Mathematical methods are often perceived as difficult, and that is especially true for statistics. However, just as it is possible to use a software application without knowing how it is constructed, using a statistical method can be relatively straightforward. The important things are knowing

  1. What you are trying to achieve, and
  2. Which statistical test will do the job for you

A statistic is a numerical value which conveys some information about a group of items. If the group includes all possible items, it is called a population, and if it is a subset of all possible items, it is known as a sample.

The rest of the pages in this section will describe some common statistical tests, and how to implement them using Excel.

Overview

When you take a single measurement, it is subject to a certain amount of natural variation.
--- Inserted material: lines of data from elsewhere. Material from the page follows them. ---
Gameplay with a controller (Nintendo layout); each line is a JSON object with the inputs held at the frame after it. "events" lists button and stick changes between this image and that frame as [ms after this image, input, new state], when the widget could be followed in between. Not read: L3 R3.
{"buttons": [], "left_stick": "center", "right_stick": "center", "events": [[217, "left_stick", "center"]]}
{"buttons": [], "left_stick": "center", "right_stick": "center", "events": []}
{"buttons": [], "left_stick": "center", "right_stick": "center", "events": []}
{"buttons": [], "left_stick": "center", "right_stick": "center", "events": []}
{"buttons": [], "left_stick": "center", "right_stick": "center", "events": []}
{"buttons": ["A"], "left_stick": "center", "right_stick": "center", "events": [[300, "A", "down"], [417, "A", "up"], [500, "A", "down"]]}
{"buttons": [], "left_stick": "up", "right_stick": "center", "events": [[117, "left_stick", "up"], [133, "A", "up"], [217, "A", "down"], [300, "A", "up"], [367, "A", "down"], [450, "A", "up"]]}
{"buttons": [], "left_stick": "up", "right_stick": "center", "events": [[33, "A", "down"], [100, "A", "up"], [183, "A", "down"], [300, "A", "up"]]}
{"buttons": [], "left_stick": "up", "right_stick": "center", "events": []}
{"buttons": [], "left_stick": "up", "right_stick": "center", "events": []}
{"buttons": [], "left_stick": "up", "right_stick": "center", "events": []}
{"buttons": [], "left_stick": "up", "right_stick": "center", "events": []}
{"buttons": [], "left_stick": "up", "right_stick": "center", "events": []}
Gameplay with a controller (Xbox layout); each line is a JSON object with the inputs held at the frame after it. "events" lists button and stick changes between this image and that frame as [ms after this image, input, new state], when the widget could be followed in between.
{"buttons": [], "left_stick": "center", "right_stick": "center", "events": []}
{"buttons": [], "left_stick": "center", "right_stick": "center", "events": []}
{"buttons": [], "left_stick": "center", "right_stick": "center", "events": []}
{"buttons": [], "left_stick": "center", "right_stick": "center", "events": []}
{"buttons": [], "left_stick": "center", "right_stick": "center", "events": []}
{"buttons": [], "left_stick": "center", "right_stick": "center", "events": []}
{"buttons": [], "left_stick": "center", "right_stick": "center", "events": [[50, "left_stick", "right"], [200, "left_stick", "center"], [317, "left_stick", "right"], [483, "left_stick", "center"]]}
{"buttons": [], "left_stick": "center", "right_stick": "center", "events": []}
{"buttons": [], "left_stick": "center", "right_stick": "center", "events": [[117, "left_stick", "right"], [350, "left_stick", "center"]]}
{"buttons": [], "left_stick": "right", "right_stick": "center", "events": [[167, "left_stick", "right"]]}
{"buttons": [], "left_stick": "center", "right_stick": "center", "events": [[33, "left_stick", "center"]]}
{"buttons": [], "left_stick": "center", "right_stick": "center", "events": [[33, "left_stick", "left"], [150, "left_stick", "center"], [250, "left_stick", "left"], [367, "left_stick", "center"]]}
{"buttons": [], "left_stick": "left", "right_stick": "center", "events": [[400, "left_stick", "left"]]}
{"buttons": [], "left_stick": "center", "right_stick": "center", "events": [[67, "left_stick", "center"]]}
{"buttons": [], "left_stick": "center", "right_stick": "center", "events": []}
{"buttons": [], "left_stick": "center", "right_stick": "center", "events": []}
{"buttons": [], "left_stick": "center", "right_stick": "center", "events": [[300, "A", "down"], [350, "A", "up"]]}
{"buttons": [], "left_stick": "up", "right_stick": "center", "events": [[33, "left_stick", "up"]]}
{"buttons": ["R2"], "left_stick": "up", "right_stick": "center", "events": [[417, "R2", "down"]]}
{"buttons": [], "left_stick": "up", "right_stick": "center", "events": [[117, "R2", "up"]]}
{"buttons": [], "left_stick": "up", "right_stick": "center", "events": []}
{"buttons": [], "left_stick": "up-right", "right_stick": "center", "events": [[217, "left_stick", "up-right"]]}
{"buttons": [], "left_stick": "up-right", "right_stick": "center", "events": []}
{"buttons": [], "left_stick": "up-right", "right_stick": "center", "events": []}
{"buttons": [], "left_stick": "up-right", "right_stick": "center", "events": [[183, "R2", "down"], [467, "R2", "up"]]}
Sources of variation can include

  • The accuracy of the measurement equipment
  • Difference between test subjects
  • Environmental difference from one measurement to the next
  • etc.

Statistics starts from the premise that there is a "true" value, and that a set of actual measurements will cluster around the true value. The ways in which the measurements arrange themselves around the true value is known as a distribution. Many naturally-occurring distributions have been observed, but one of the simplest and most useful is the normal distribution which has a distinctive symmetrical appearance as shown in Fig. 1.

Normal distribution

Figure 1: Normal distribution - the vertical blue line indicates the mean

In the figure, the vertical line in the centre of the distribution represents the notional true value. Most of the measured values are close to the tru value - hence the high peak - and there are fewer measurements the further away from the true value they are.

Because of its characteristics - including symmetry - the normal distribution is defined by two commonly-understood statistics: the mean is the value indicated by the central vertical in the diagram and approximates the true value. The standard deviation represents the horizontal spread of the distribution. A large value of the standard deviation indicates a short fat version of the normal distribution, and a small value represents a tall thin one. You can see the effect of different values of the mean and standard deviation using this demo from Wolfram Mathematica.

For simple purposes, this is all you need to know about the normal distribution. However, there is a lot more to know if you want to get into the details. You can find out more here. An important point is that for many purposes, we can assume that our data is normally distributed without any great loss of accuracy.